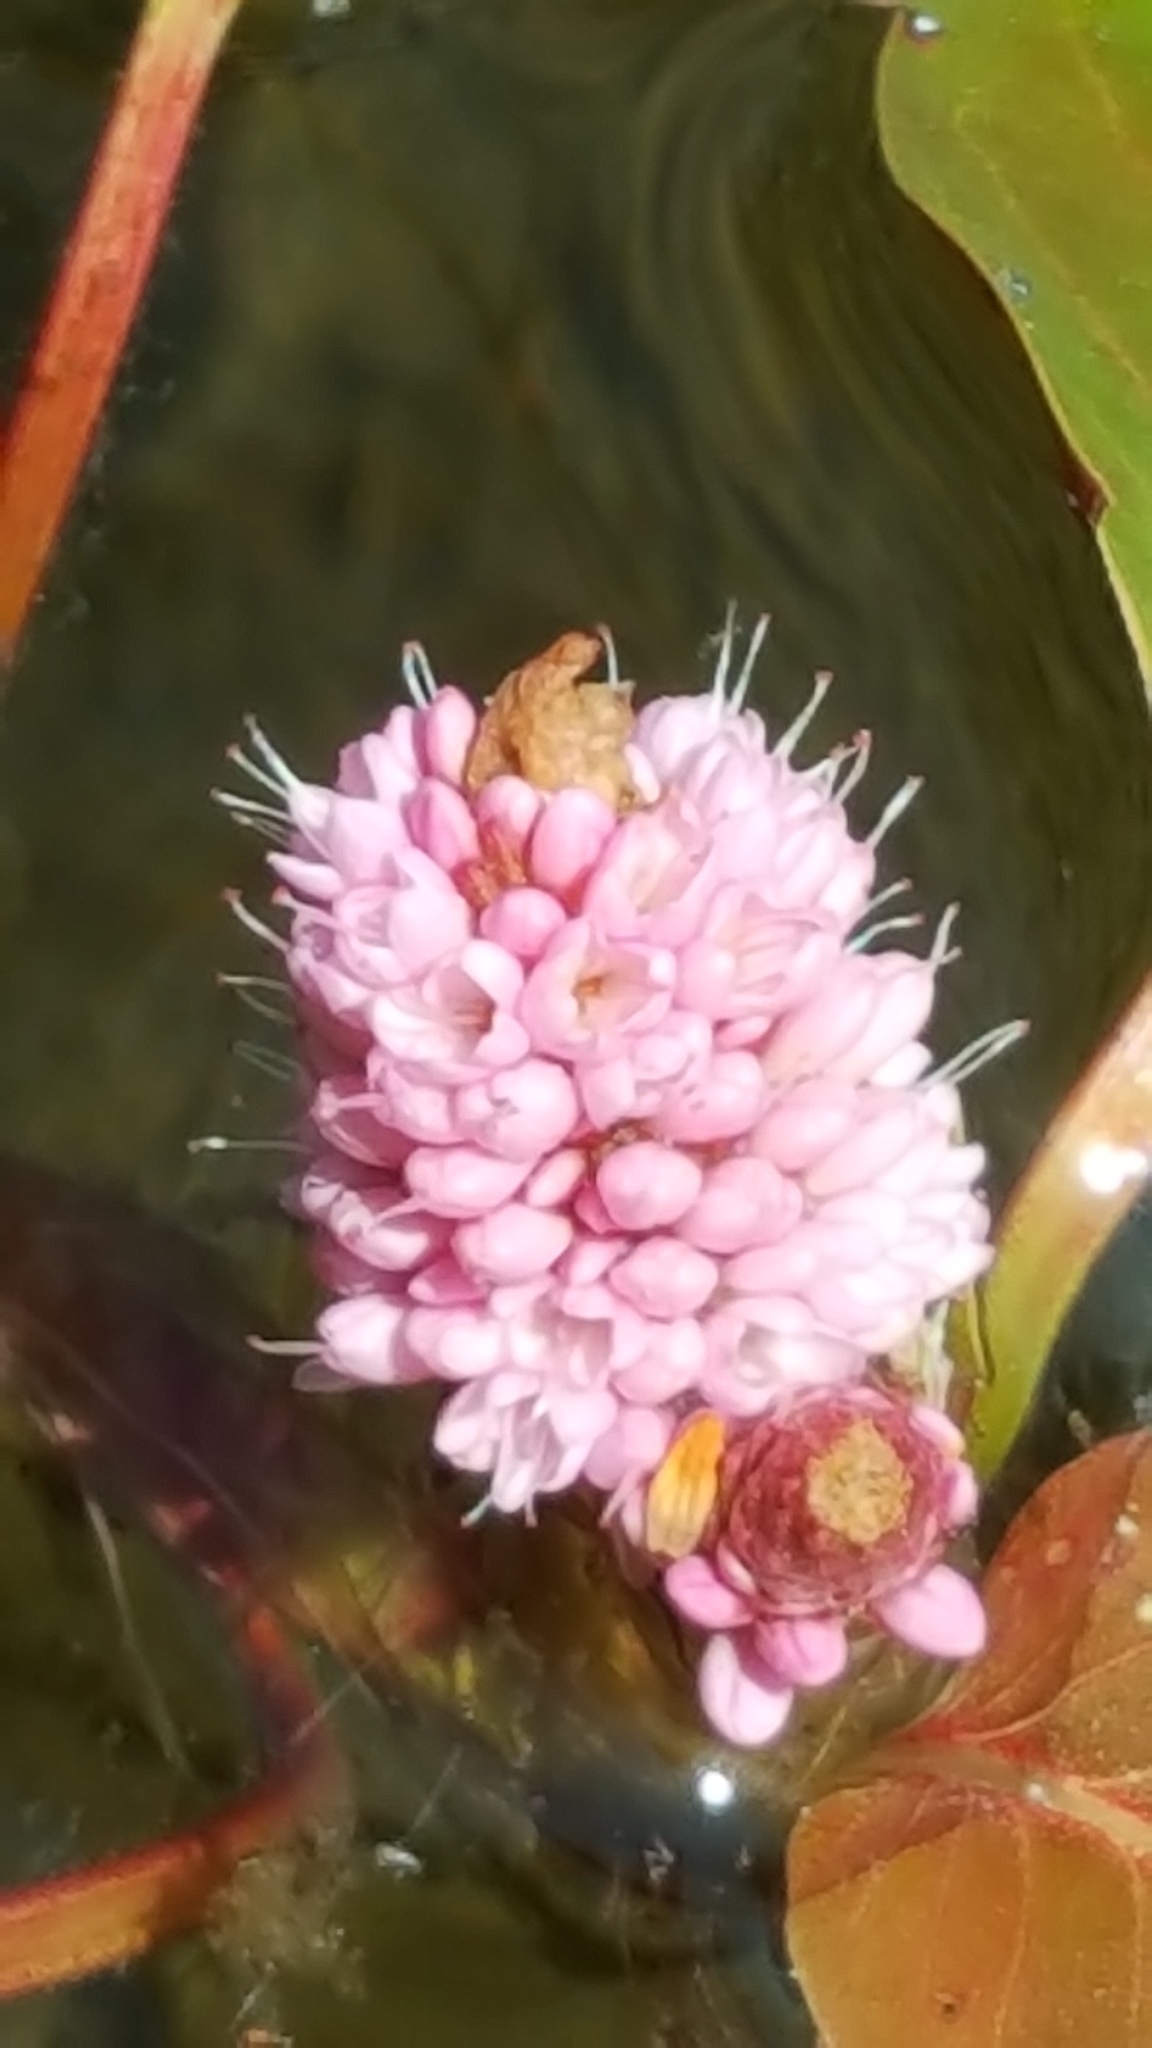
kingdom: Plantae
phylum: Tracheophyta
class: Magnoliopsida
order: Caryophyllales
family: Polygonaceae
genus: Persicaria
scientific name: Persicaria amphibia
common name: Amphibious bistort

# [What is needed]
Please rename "common name" to "vernacular name" in these lines and write them out again with nothing else changed, leaving out the pictures.

# [Reply to the task]
kingdom: Plantae
phylum: Tracheophyta
class: Magnoliopsida
order: Caryophyllales
family: Polygonaceae
genus: Persicaria
scientific name: Persicaria amphibia
vernacular name: Amphibious bistort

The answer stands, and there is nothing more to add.